### Given exercise 1:
From the snowboard forum thread, list every board the original poster says they are considering.
### Given exercise 2:
Carry the forum thread comparing Capita and Lib Tech snowboards forward from the point where it ends.

### Document segment:
^^^^^^^^
# capita vs lib tech



## skitttles4life (Aug 27, 2010)

Hey guys,
I am looking for a new board for this season and just saw the scott stevens part from The Defenders Of Awesome, and it made me take another look at Capita.
Im 5'4" in socks and 120 in full jacket and pants with boots and 115 without. I want a softer board for alot of buttering but i also do about 50/50 powder (highlands bowl/ trees) and park. I like how my skate bananas flex felt but it has gotten pretty beaten up. Also I'm going to argentina for some summer time powder, and I'l be using this board there.
The boards I'm looking at are the 153 Lib tech t.rice pro
Capita Stair Master 144 or 148
horrorscope FK 143/147/149
Stair Master Extreme 148
Ultrafear FK 148
signal light rocker 148
And another suggestions
Thanks


----------



## flapjack (Mar 12, 2011)

I don't know about the others boards on the list, but the T.Rice isn't soft at all.


----------



## Riley212 (Nov 9, 2011)
^^^^^^^^
Collected data
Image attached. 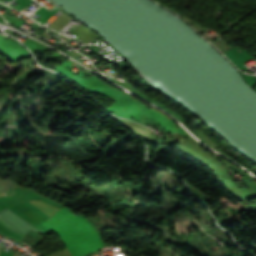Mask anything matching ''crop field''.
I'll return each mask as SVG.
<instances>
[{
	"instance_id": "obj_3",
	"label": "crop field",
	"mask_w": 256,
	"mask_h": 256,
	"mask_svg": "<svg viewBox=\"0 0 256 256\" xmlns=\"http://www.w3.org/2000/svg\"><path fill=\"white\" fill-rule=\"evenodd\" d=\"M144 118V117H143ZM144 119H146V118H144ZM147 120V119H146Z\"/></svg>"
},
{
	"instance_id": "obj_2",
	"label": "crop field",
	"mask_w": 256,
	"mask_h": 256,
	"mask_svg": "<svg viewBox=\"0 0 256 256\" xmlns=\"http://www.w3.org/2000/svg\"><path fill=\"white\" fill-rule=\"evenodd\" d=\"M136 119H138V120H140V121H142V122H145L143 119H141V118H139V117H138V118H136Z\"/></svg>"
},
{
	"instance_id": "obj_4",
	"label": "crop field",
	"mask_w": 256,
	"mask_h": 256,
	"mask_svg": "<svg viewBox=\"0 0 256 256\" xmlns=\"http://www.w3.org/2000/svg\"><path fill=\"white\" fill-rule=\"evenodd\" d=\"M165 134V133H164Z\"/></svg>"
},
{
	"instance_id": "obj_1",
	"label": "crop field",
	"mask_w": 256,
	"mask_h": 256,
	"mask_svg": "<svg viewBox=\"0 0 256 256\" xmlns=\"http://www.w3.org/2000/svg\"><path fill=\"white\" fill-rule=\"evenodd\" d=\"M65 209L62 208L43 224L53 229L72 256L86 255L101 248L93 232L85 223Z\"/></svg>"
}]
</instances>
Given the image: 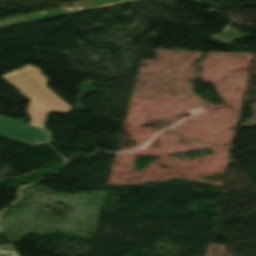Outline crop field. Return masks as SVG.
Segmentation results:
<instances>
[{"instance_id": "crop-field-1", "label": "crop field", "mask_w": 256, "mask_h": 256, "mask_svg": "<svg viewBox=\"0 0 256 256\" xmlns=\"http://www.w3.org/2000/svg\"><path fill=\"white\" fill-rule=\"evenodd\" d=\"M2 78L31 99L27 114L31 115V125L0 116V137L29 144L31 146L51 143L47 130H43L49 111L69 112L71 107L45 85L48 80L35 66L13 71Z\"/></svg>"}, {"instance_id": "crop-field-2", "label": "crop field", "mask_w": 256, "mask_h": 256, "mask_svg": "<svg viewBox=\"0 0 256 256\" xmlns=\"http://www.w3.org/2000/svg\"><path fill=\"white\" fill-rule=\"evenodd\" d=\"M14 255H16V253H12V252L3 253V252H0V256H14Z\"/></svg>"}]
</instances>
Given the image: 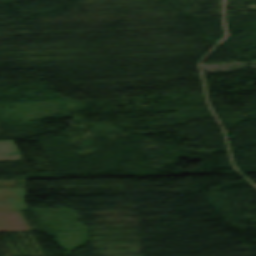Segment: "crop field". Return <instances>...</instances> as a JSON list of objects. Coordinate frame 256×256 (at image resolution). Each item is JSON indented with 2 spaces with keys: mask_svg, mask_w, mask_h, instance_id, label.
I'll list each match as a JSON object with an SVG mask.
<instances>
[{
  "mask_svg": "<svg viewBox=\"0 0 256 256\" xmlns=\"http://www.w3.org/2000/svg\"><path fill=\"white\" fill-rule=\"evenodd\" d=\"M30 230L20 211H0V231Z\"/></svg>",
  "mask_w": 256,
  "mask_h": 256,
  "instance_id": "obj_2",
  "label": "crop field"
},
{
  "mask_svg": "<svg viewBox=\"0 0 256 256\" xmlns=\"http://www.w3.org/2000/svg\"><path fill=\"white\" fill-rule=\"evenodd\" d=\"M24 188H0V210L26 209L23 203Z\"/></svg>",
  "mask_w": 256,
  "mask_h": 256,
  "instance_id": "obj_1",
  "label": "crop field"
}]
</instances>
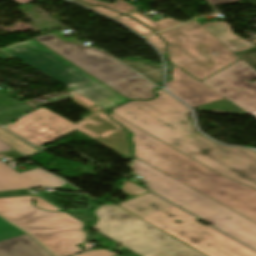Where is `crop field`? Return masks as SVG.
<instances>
^^^^^^^^
### Exercise response 1:
153 Lib tech t.rice pro
Capita Stair Master 144 or 148
horrorscope FK 143/147/149
Stair Master Extreme 148
Ultrafear FK 148
signal light rocker 148

### Exercise response 2:
if you like you banana why not get another?


----------



## Grasschopper (Jan 7, 2010)

flapjack said:


> I don't know about the others boards on the list, but the T.Rice isn't soft at all.


I was thinking the exact same thing. I have my son on a 144 Capita Stairmaster...he is 5'1" and 112 lbs for reference. I don't think I would call it a soft board at his weight but just right for his advanced beginner riding...and will allow him to progress.

I think I have the same question...if you like your nanna why not get a new one? :dunno:


----------



## Nivek (Jan 24, 2008)

Soo glad to see the Rocker Light in there. That is by far your best bet.

Stair is camber. Why? You'll pretty much need rocker if you want to float on a downsized board.
Horrors have the rocker start just inside the inserts. It's awful. I hated it. Unstable all the time.
StairExtreme. camber, and even smaller than my jibstick this thing was too stiff to really have fun on.
Ultra is possibly a good choice, But $60 more than the Rocker Light and my experience has shown Signal bases to be faster and more durable than CAPiTA's.

If riders convince you, watch J.O.E.'s part in Shoot The Moon. here's a highlight http://snowboarding.transworld.net/1000166746/featuresobf/top-10-tricks-of-2011/7/


----------



## skitttles4life (Aug 27, 2010)

Nivek said:


> Soo glad to see the Rocker Light in there. That is by far your best bet.
> 
> Stair is camber. Why? You'll pretty much need rocker if you want to float on a downsized board.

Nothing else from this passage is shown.